The apparent demise of the deal came after U.S. District Court Judge Jerome Simandle refused to let the proposed sale go through without taking into account the legal rights of a nightclub and restaurants at the former casino, as well as its utility provider, all of which are appealing a previous court ruling that the sale can go forward "free and clear" of their leases.

The judge issued a temporary stay on Monday, allowing the sale to proceed but saying it could not do so without taking the appellants' rights into consideration in the purchase. That left Straub unable to close on a deal, according to his lawyer.

"We can't close if we have no idea what we're closing on," Moskovitz said.

The deal had been progressing toward Monday's closing date, until a federal appeals court sided with the tenants late Friday and issued a partial stay of the sale. Monday's continuation of that stay appeared to be the last straw. The judge explicitly said that nothing in his order prevented the sale from closing, but the buyer disagreed.
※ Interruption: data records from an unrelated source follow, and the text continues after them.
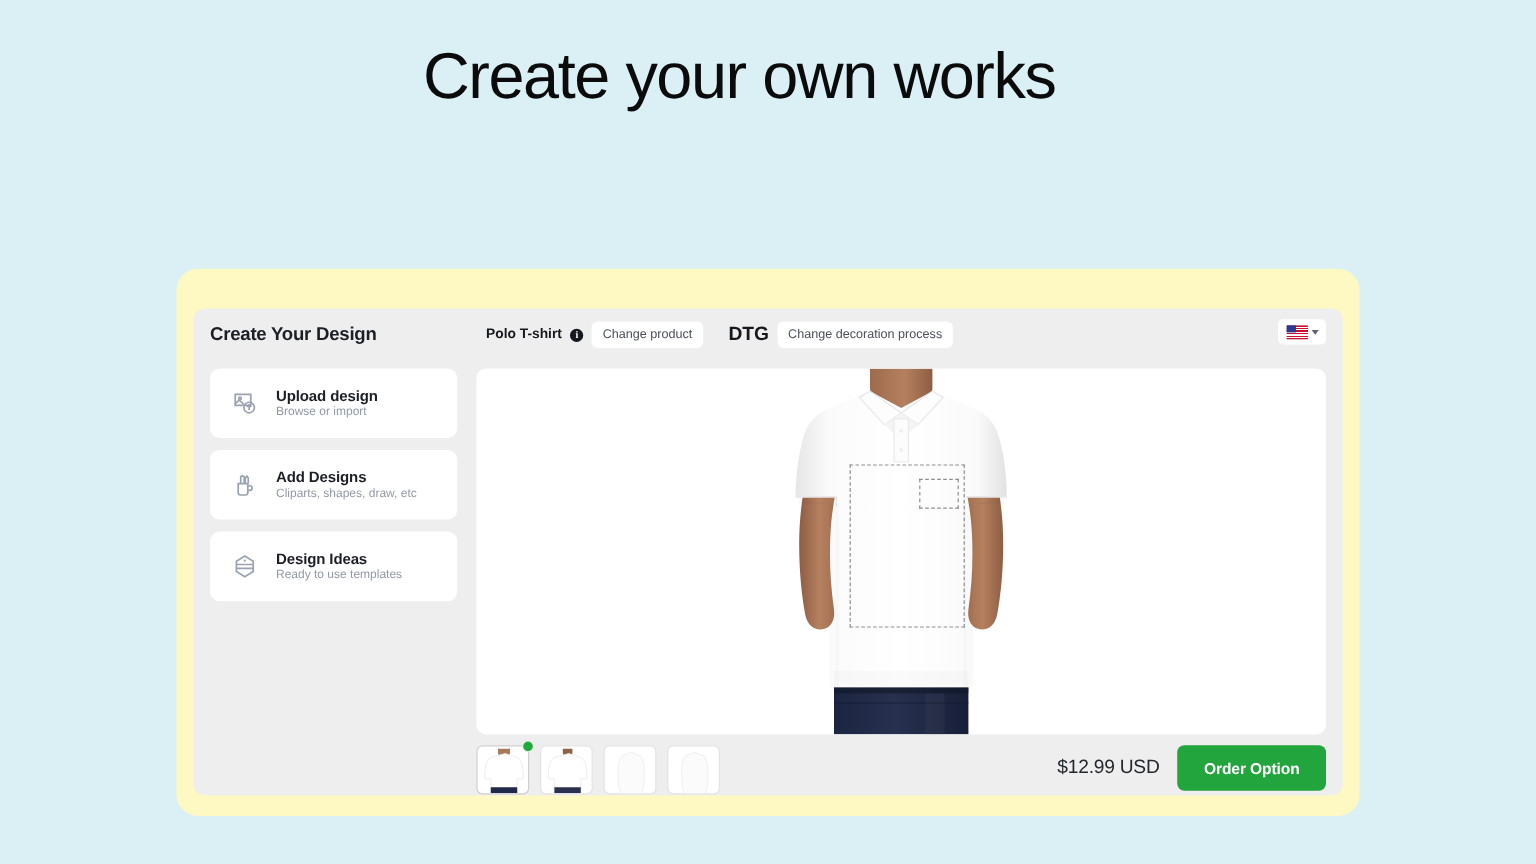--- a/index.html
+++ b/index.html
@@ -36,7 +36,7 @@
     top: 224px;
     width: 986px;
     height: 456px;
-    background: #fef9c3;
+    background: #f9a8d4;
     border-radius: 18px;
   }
Last week, the CEO of the Hard Rock franchise obtained preliminary authority to own a casino in Atlantic City, and indicated the company had spoken with Straub about a possible involvement in re-opening Revel. But Viscount said Hard Rock was never interested in buying it.

Straub had proposed re-opening Revel under a different name as a smaller casino, a water park, hotel and condominiums.

Viscount said that by keeping Straub's $10 million deposit, "there's a lot of things we can do to keep the ship afloat for a while."

Revel also kept an $11 million deposit from Brookfield when that deal fell apart.